Steve Carson, chief medical officer at the San Diego Medical Society Foundation and a prime mover in the RHIO effort, has been selling the benefits of the project to physicians, CEOs and CIOs. "What I've been telling them is that [the RHIO will enable] a much simpler and safer patient visit," he said.
"The patient will be able to walk into a physician's office and use an [automated teller machine]-like swipe card and a [personal identification number] to allow the receptionist to view their record so they can see what insurance they have, the deductible, whether they are eligible for certain procedures, what account to bill the visit to and so on," Carson said.
Patients will be happier because they don't have to go through the process of filling out a form every time they go to a new doctor, he said, and doctors will be happier because they will have access to patients' records and can evaluate their continuity of care. That translates into doctors not having to chase down patients' histories or previous lab results, which introduces the possibility for error.
Physicians will also be able to make safer, faster decisions about treatment when they know a patient's history, including what allergies the person has and what X-rays have been done. "There are tremendous safety concerns involved with these kinds of patient visits," Carson said. Alleviating those is "really at the heart of what a RHIO needs to do."
Those and other issues leading to better patient care is why San Diego is forging ahead with its plan, he said, a message that wasn't lost on the system's CIOs.

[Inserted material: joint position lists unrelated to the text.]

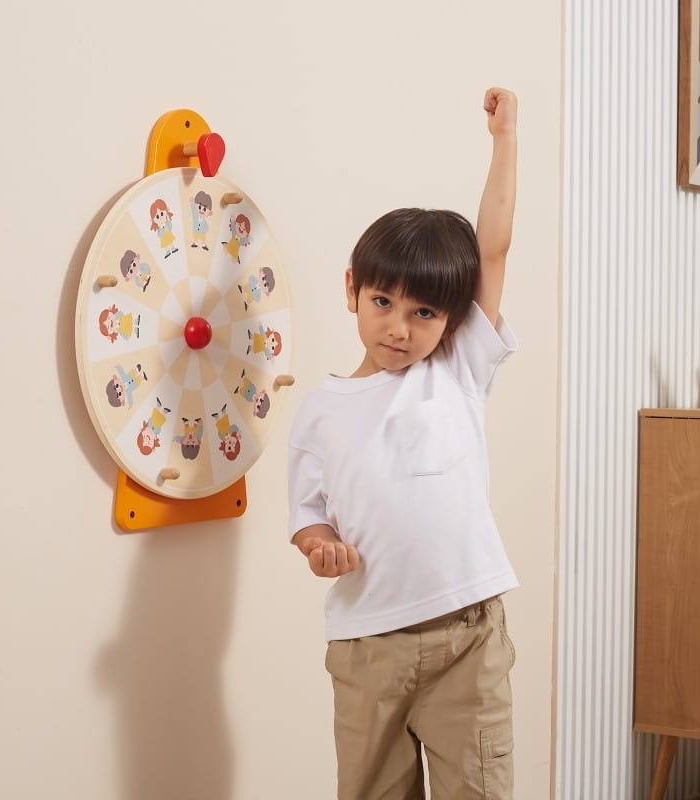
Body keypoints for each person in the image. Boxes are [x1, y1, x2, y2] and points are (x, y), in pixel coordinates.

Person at [287, 87, 519, 800]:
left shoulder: (457, 369)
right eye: (383, 302)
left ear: (451, 322)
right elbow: (308, 515)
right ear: (352, 290)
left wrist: (504, 140)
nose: (399, 327)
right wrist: (320, 544)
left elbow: (493, 248)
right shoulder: (320, 412)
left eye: (423, 313)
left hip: (466, 640)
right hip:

But what finally convinced them to participate was the detailed plan that SD MINE put in place for who would pay for what, plus where cost savings would come from. "The real reality for the CIO is who is going to pay for this and what the [return on investment] is," Carson said, adding that he would not "want to be a CIO in the current [health industry] scenario because they have so many constituents they need to service."
Local success factors
Although good financial analysis can help overcome RHIO resistance, some areas of the country have intrinsic advantages that could provide momentum for RHIO adoption, health IT experts say. Massachusetts organizations have a history of collaboration, for example, while Indiana is investing in a big bioresearch community for which it sees the RHIO as a foundation.
Still, for CIOs in other parts of the country, facing the initial financial and cultural barriers to starting a RHIO is challenging. "CIOs need hard evidence that RHIOs can actually do what people claim they can do," said John Glaser, CIO of Boston-based Partners Healthcare Systems and president of the eHealth Initiative, a proponent of regional health information sharing.
A number of RHIOs have been announced, but very few are operating and sharing data. Glaser thinks it will take a few more years before CIOs in other regions can push through the barriers. It will be a struggle, he said, as RHIO champions work to convince IT executives and hospital administrators of RHIOs' value.